DALLAS (NewsNation) — For so many, school is already back in session while others are gearing up for the big return. At the forefront of many people’s minds is what depth of information the general public will have access to when it comes to coronavirus numbers in the classroom. And should the release of that information be required?
Angela Rabke a mother of three in San Antonio worries about withheld information. This semester, she is especially concerned about her youngest who is a special education student in his public school.
“If the way that we’re collecting data across the board is inconsistent, then no one can make an educated choice for their families,” said Rabke.
Her son and countless children will be getting used to a new normal at school with masks, socially-distanced classrooms and cafeterias bringing a new meaning to “lunch spread.” But when it comes to the coronavirus, Rabke says knowledge is power.
“I feel like it’d be useful for the state to know how many cases there are in the schools!” said Rabke.

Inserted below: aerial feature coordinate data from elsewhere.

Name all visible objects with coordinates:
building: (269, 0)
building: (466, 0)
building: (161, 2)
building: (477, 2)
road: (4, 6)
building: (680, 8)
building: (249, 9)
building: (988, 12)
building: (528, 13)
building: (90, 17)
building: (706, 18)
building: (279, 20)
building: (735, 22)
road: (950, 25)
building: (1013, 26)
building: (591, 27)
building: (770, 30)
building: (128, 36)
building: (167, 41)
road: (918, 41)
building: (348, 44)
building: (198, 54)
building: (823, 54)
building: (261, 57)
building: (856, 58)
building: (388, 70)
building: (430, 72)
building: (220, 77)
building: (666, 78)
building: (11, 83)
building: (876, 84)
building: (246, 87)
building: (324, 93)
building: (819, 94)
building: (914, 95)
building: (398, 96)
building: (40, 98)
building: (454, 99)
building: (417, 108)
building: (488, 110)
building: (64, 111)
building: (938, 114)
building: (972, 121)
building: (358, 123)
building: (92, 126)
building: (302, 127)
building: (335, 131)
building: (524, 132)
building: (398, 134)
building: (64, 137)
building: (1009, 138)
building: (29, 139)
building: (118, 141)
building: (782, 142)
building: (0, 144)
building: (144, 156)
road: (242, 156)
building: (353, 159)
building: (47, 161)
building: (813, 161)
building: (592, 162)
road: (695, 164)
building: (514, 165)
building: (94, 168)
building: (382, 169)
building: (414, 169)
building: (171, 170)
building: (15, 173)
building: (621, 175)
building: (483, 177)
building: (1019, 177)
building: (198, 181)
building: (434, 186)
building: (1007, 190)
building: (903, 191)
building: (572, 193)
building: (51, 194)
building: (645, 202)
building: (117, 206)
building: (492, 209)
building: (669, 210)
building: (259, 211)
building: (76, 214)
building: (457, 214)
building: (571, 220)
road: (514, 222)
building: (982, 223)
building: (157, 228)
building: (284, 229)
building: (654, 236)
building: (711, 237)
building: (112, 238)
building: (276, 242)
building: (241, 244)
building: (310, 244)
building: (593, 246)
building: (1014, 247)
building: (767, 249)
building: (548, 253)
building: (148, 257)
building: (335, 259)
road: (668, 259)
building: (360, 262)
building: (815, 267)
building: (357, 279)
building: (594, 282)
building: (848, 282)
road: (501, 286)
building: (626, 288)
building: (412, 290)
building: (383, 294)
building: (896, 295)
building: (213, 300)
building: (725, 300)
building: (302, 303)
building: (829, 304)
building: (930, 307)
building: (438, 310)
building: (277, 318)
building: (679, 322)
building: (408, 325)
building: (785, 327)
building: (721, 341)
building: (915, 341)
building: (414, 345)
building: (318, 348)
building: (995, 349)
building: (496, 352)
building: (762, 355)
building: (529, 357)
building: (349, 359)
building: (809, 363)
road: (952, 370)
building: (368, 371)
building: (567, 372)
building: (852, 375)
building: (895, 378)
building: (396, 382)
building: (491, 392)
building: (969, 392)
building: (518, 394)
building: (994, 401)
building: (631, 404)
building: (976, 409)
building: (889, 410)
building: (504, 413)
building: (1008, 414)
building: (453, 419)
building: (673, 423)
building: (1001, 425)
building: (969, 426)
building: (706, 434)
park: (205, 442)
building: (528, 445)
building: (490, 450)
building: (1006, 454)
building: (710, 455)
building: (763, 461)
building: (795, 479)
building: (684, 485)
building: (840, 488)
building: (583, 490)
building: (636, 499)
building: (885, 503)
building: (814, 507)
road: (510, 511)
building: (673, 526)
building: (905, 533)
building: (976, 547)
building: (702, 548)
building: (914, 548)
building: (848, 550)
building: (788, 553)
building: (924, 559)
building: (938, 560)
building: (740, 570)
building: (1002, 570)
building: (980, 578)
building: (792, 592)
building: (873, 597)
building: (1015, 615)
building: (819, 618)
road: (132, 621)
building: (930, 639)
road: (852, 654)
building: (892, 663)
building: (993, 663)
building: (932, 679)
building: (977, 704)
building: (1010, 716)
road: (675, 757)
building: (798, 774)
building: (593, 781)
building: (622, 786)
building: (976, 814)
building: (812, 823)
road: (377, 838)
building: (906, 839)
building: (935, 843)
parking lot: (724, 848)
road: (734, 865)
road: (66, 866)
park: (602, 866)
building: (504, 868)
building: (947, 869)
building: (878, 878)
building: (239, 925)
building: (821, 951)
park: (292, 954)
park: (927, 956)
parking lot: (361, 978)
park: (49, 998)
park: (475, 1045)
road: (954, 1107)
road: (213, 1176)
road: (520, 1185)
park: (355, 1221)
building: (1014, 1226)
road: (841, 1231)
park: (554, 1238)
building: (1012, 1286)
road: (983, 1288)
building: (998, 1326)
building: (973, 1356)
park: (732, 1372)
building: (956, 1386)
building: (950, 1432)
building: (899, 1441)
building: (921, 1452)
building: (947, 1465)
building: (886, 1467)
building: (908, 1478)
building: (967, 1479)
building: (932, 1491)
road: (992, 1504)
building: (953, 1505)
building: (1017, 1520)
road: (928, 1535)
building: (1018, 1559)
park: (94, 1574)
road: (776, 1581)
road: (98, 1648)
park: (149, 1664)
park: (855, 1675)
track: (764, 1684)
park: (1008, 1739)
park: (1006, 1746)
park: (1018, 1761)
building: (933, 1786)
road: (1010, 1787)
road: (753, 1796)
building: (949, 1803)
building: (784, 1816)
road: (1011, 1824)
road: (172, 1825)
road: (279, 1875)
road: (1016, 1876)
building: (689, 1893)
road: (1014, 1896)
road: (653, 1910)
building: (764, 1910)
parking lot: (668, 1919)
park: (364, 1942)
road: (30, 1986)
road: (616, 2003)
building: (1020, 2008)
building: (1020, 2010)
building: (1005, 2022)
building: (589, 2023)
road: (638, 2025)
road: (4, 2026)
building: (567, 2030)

As of now in many states, when a student or staff member contracts COVID-19, that information is only reported to local health authorities and those in close contact with the patient. However, there is no nationwide mandate or guidance on sending that data to state officials.

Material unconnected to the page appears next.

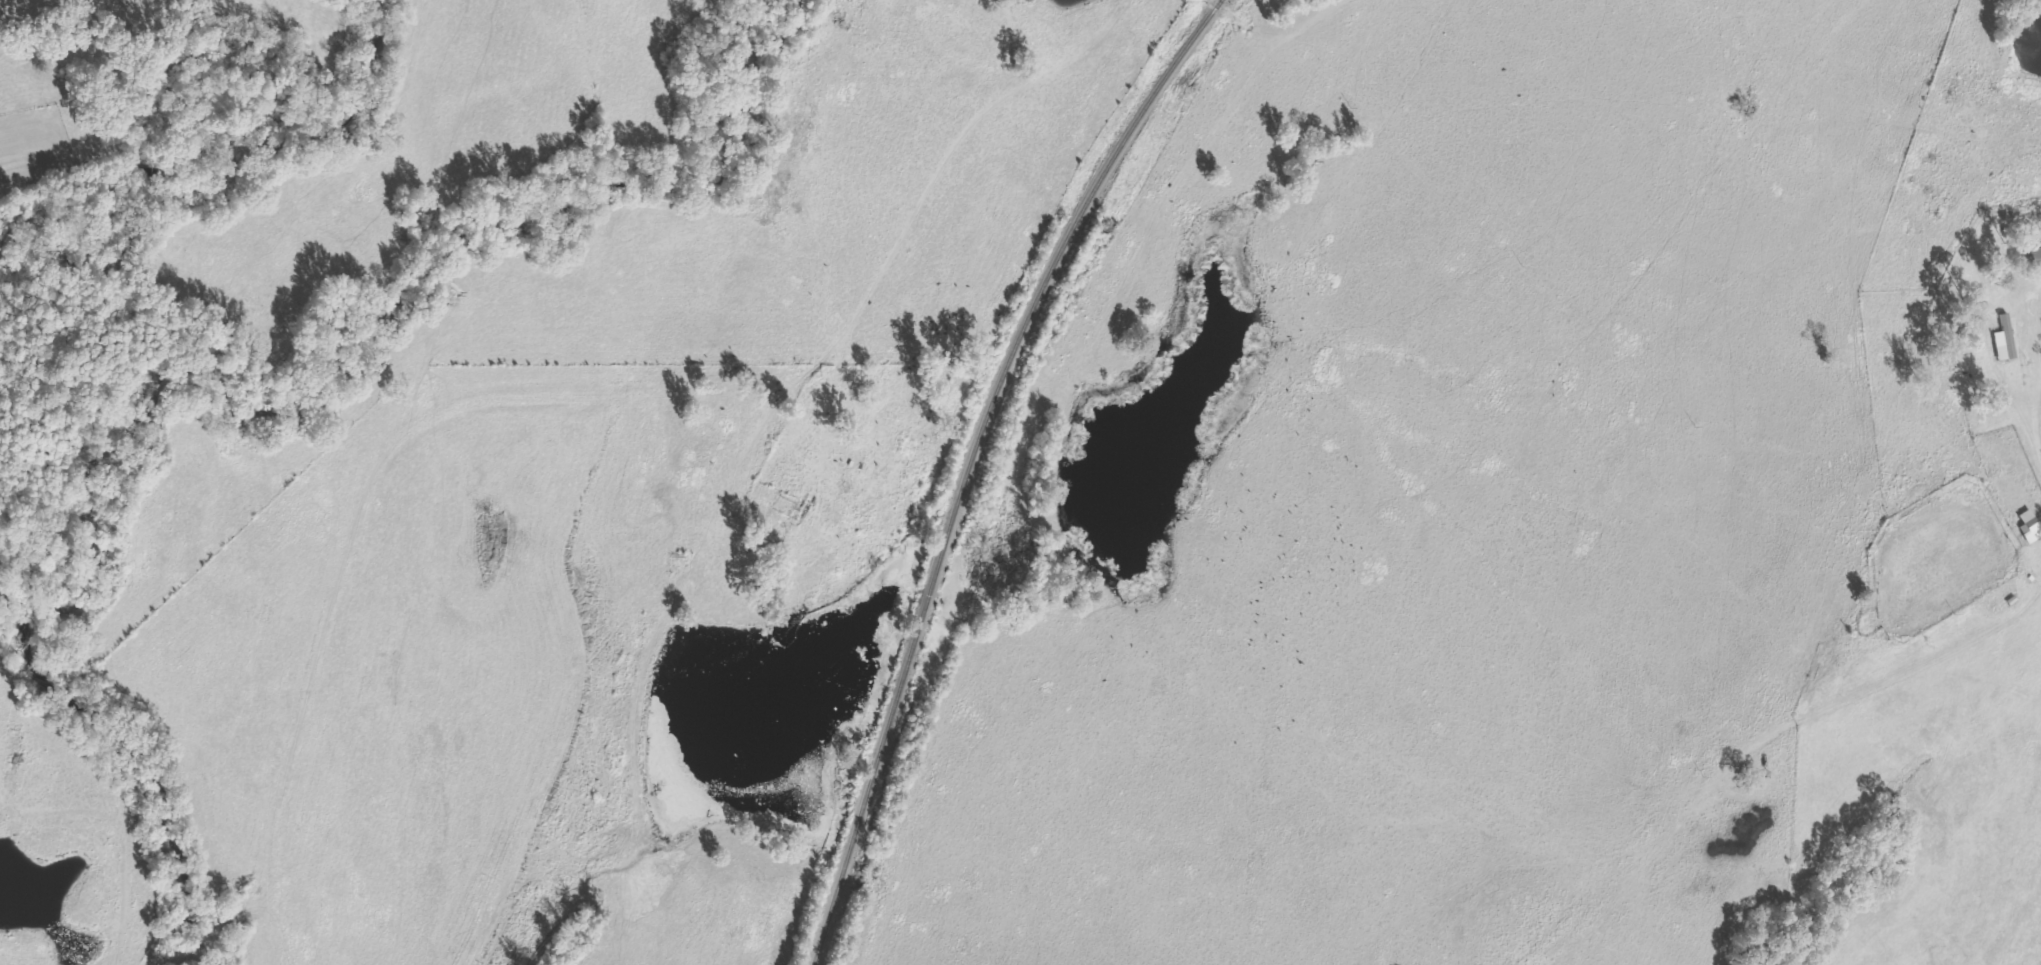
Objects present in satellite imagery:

Superintendents everywhere will have to figure out best practices while they await orders.
“It’s not if we get a case that impacts a campus, it’s when we get a case,” said Abilene Superintendent Dr. David Young.
Dr. Scott Muri, the superintendent of Ector County ISD in Texas, said while there could be benefits to mass releasing statewide virus information from schools, he also warned that could get tricky.
“If a case does appear, there’s a lot of context,” Muri said. “Were the children wearing masks? How many students were in the room? What was the exposure of that teacher over the weekend, if you will. So a lot of questions, but it is interesting data that we’re tracking locally.”
Some parents like Rabke aren’t satisfied with the local restrictions.
“It’s their job to come up with policies that are keeping these students and these teachers safe,” she said. “It’s hard for our leaders to make choices that help everyone move this problem along if there’s not some good guidelines.”
The Texas Education Agency is asking for patience with those guidelines.
“The question on data collection is still under active deliberation by TEA, and we expect to have an update in the coming weeks on what, if any, data will be required and how it will be recorded,” said a TEA spokesperson.
Health departments in states like Michigan are also warning that, as of now, there is no obligation for families to hand over a child’s personal health information — similar to what they’ve experienced with contact tracing.
“They have a right to refuse, there’s no legal obligation for people to answer our questions. We’re not going to come after them if they don’t answer,” added epidemiologist Brian Hartl.
Health experts say there is a delicate balance between individual health privacy and the community’s desire to know vital pandemic information. Currently in many states, decisions on how to handle sensitive virus information are left to the districts.